TASK PROMPT:
Line by line, give the data again exactly as it appears, but without pictures.

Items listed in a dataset
□ □ □ □

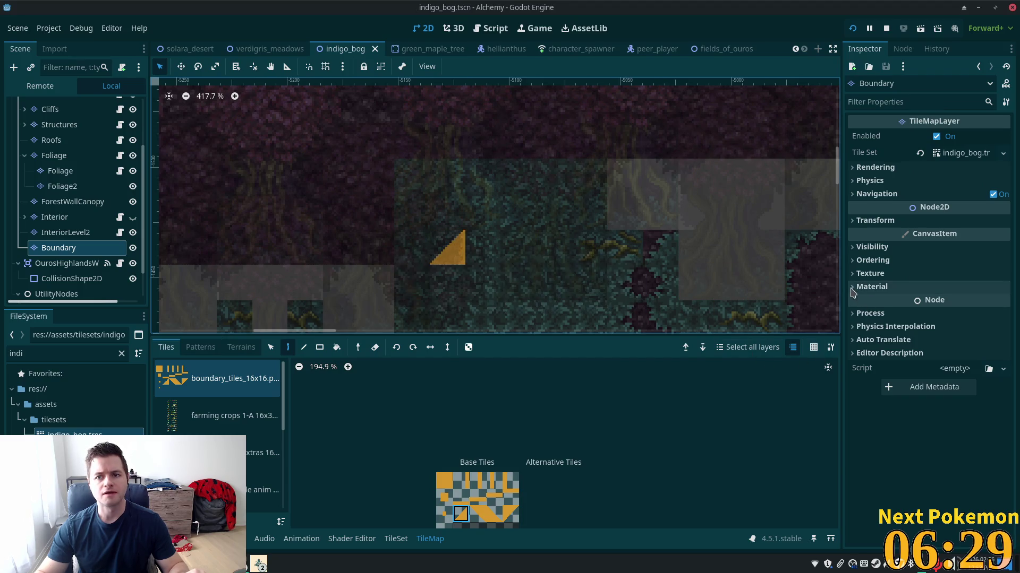
{"action": "left_click", "coordinate": [852, 29]}
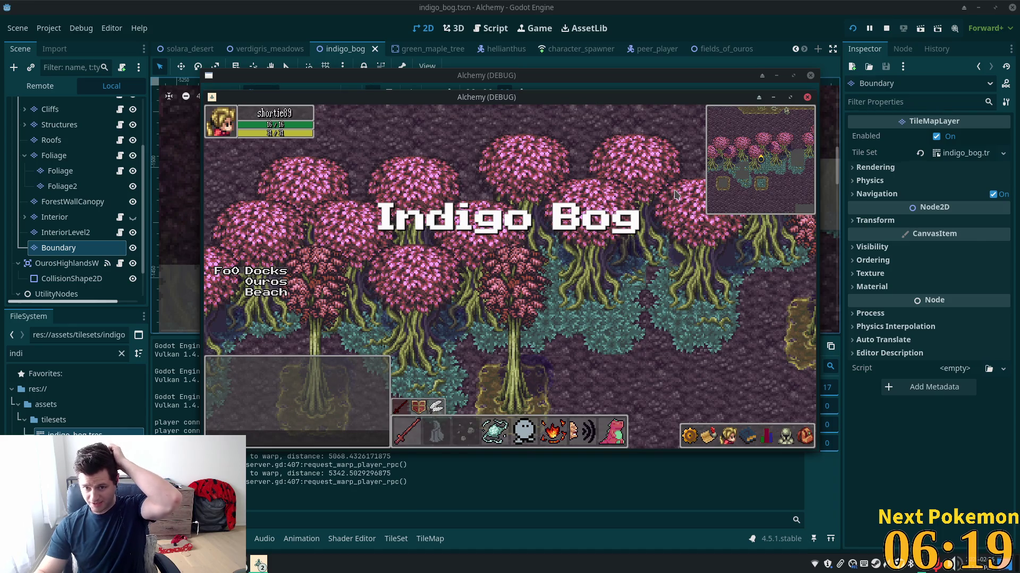
- Walk the character up-left, back down-right, and along the pink tree grove with WASD
{"action": "key", "text": "w"}
{"action": "key", "text": "a"}
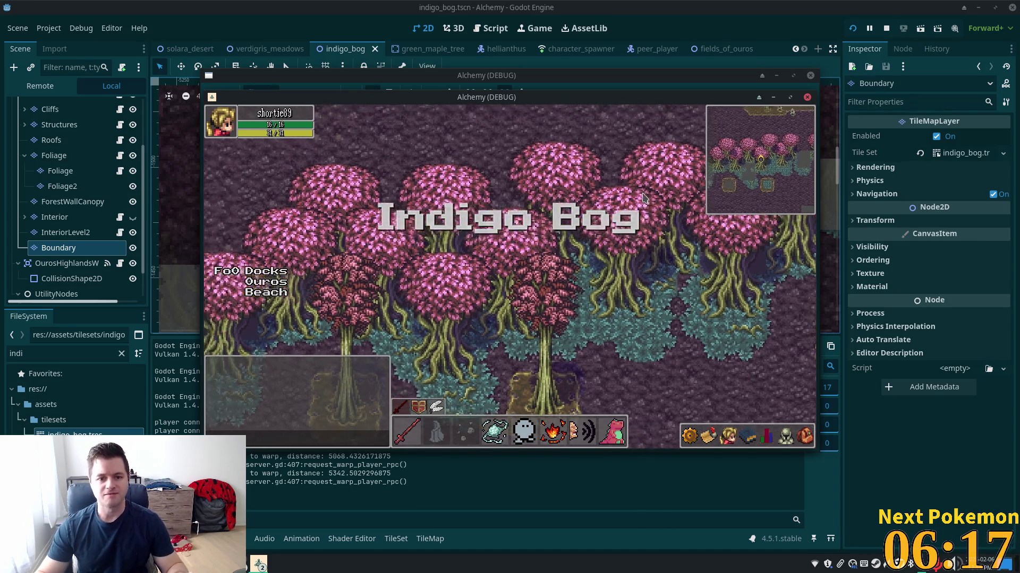
{"action": "key", "text": "w"}
{"action": "key", "text": "a"}
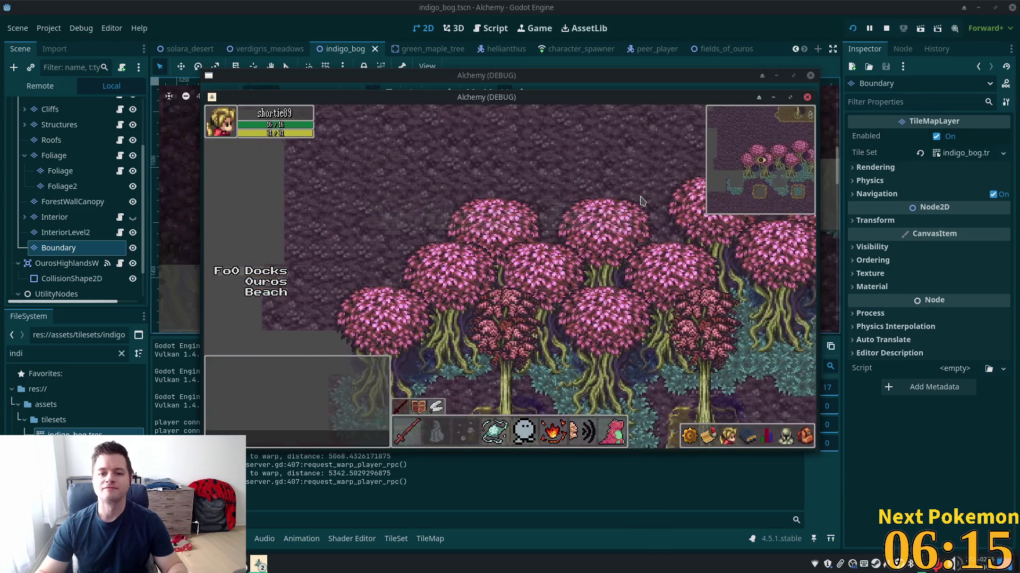
{"action": "key", "text": "s"}
{"action": "key", "text": "d"}
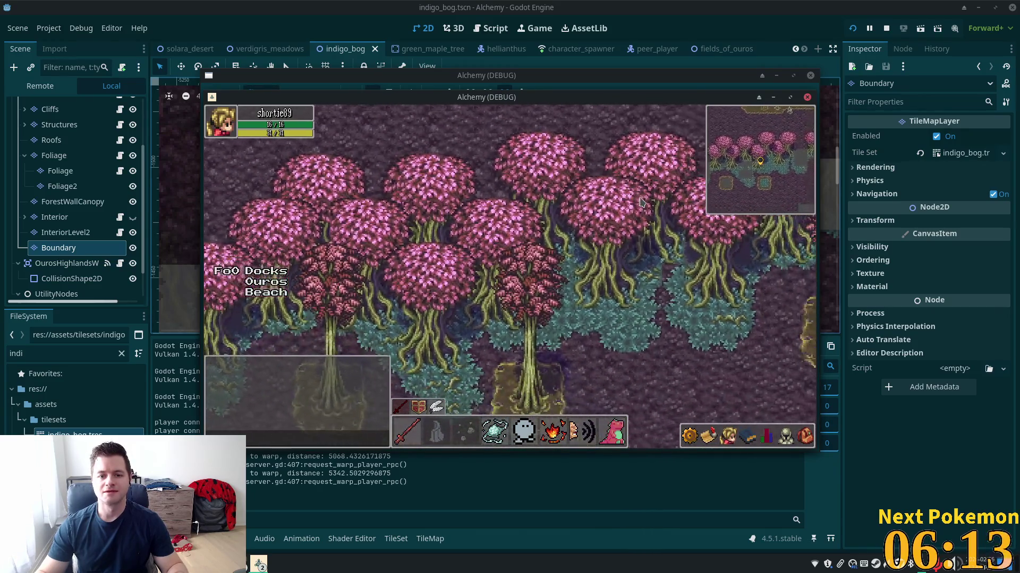
{"action": "key", "text": "a"}
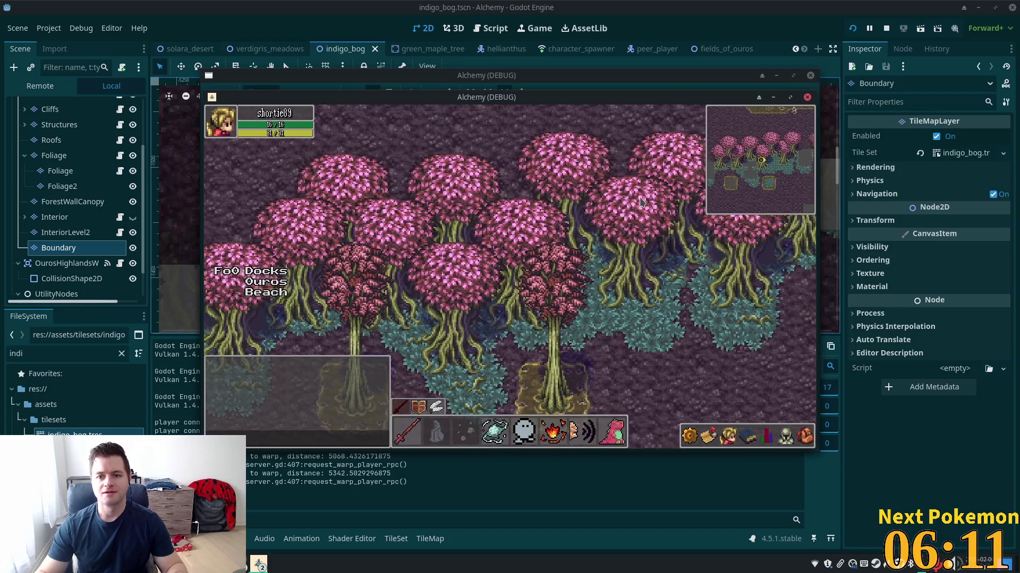
{"action": "key", "text": "w"}
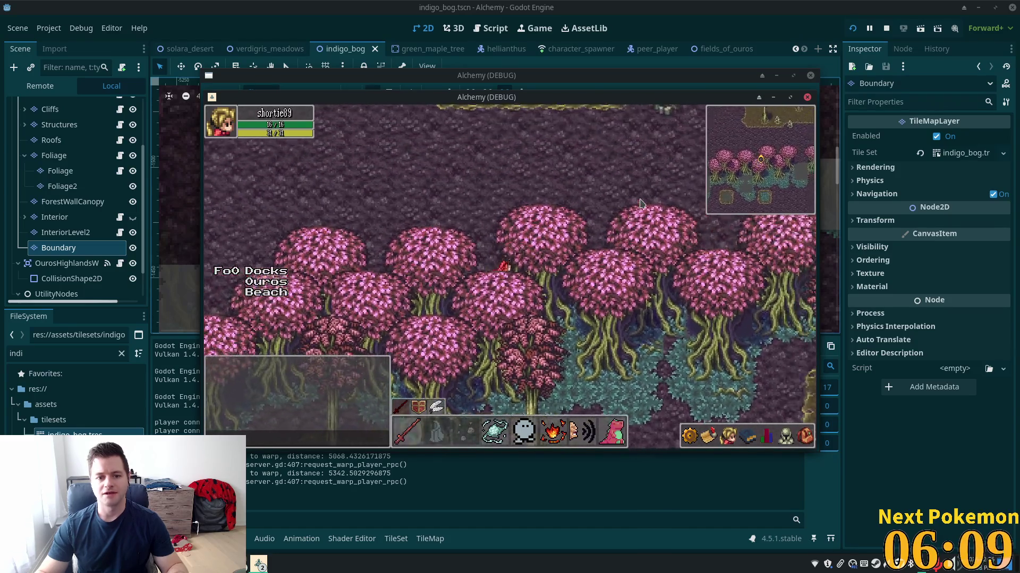
{"action": "key", "text": "s"}
{"action": "key", "text": "d"}
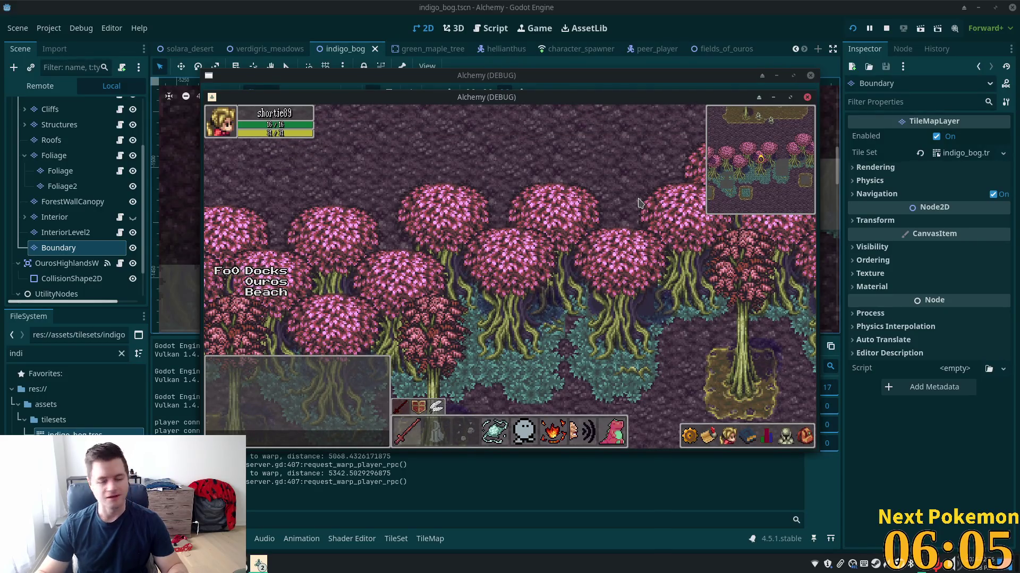
{"action": "key", "text": "d"}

□ □ □ □

ANSWER:
{"action": "left_click", "coordinate": [852, 29]}
- Walk the character up-left, back down-right, and along the pink tree grove with WASD
{"action": "key", "text": "w"}
{"action": "key", "text": "a"}
{"action": "key", "text": "w"}
{"action": "key", "text": "a"}
{"action": "key", "text": "s"}
{"action": "key", "text": "d"}
{"action": "key", "text": "a"}
{"action": "key", "text": "w"}
{"action": "key", "text": "s"}
{"action": "key", "text": "d"}
{"action": "key", "text": "d"}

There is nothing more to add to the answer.